The entries must be repeated verbatim, and their images left out.

[Transcribed page contents]
+===+

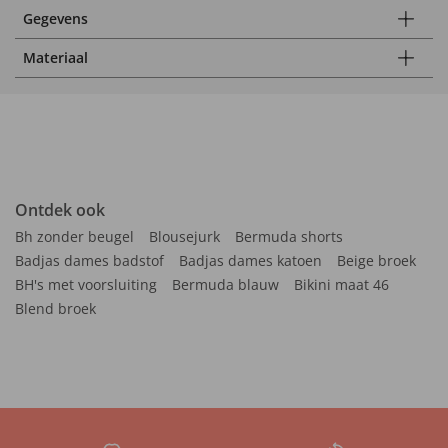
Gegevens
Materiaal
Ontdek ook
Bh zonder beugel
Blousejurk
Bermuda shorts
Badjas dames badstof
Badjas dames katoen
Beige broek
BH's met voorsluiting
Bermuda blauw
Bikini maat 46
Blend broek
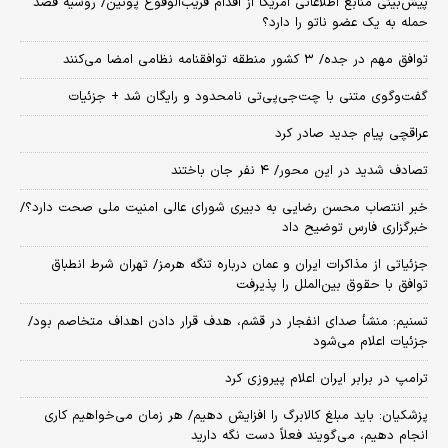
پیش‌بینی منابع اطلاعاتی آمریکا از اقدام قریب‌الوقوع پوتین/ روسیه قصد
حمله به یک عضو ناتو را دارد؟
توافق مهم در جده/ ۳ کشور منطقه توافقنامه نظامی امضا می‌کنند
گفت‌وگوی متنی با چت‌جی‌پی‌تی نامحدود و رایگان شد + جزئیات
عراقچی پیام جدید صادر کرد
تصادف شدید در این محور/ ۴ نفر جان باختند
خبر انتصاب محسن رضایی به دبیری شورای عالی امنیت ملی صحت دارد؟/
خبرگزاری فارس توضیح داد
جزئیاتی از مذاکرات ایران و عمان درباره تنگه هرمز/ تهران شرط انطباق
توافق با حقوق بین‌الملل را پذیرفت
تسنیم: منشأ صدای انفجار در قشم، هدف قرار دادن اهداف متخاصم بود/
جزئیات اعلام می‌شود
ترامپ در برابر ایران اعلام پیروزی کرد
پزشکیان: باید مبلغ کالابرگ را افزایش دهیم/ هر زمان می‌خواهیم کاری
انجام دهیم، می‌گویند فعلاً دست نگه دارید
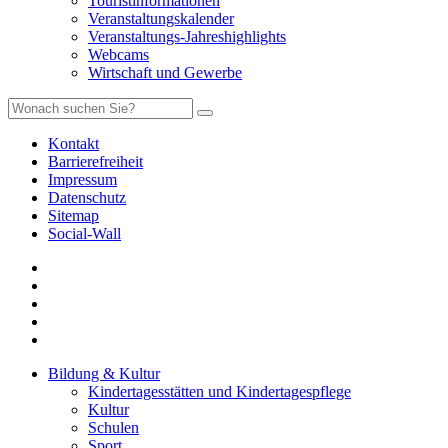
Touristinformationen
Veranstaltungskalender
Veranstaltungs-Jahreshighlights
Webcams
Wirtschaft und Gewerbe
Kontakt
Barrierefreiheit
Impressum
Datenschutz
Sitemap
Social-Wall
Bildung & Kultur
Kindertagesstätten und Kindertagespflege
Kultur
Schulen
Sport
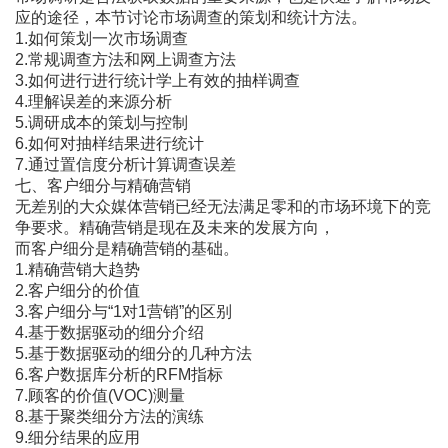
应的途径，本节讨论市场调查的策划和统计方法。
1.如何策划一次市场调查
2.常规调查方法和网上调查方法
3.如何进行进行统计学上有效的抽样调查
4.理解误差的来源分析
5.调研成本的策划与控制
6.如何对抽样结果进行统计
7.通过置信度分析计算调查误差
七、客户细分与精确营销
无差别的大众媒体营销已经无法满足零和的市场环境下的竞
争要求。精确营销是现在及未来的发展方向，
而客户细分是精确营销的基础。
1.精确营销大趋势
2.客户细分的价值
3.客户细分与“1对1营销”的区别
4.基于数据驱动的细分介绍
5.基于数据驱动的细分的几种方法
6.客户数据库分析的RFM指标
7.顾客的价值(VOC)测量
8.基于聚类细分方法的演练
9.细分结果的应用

+===+

# Result of this task
Gegevens
Materiaal
Ontdek ook
Bh zonder beugel
Blousejurk
Bermuda shorts
Badjas dames badstof
Badjas dames katoen
Beige broek
BH's met voorsluiting
Bermuda blauw
Bikini maat 46
Blend broek
پیش‌بینی منابع اطلاعاتی آمریکا از اقدام قریب‌الوقوع پوتین/ روسیه قصد
حمله به یک عضو ناتو را دارد؟
توافق مهم در جده/ ۳ کشور منطقه توافقنامه نظامی امضا می‌کنند
گفت‌وگوی متنی با چت‌جی‌پی‌تی نامحدود و رایگان شد + جزئیات
عراقچی پیام جدید صادر کرد
تصادف شدید در این محور/ ۴ نفر جان باختند
خبر انتصاب محسن رضایی به دبیری شورای عالی امنیت ملی صحت دارد؟/
خبرگزاری فارس توضیح داد
جزئیاتی از مذاکرات ایران و عمان درباره تنگه هرمز/ تهران شرط انطباق
توافق با حقوق بین‌الملل را پذیرفت
تسنیم: منشأ صدای انفجار در قشم، هدف قرار دادن اهداف متخاصم بود/
جزئیات اعلام می‌شود
ترامپ در برابر ایران اعلام پیروزی کرد
پزشکیان: باید مبلغ کالابرگ را افزایش دهیم/ هر زمان می‌خواهیم کاری
انجام دهیم، می‌گویند فعلاً دست نگه دارید
Touristinformationen
Veranstaltungskalender
Veranstaltungs-Jahreshighlights
Webcams
Wirtschaft und Gewerbe
Kontakt
Barrierefreiheit
Impressum
Datenschutz
Sitemap
Social-Wall
Bildung & Kultur
Kindertagesstätten und Kindertagespflege
Kultur
Schulen
Sport
应的途径，本节讨论市场调查的策划和统计方法。
1.如何策划一次市场调查
2.常规调查方法和网上调查方法
3.如何进行进行统计学上有效的抽样调查
4.理解误差的来源分析
5.调研成本的策划与控制
6.如何对抽样结果进行统计
7.通过置信度分析计算调查误差
七、客户细分与精确营销
无差别的大众媒体营销已经无法满足零和的市场环境下的竞
争要求。精确营销是现在及未来的发展方向，
而客户细分是精确营销的基础。
1.精确营销大趋势
2.客户细分的价值
3.客户细分与“1对1营销”的区别
4.基于数据驱动的细分介绍
5.基于数据驱动的细分的几种方法
6.客户数据库分析的RFM指标
7.顾客的价值(VOC)测量
8.基于聚类细分方法的演练
9.细分结果的应用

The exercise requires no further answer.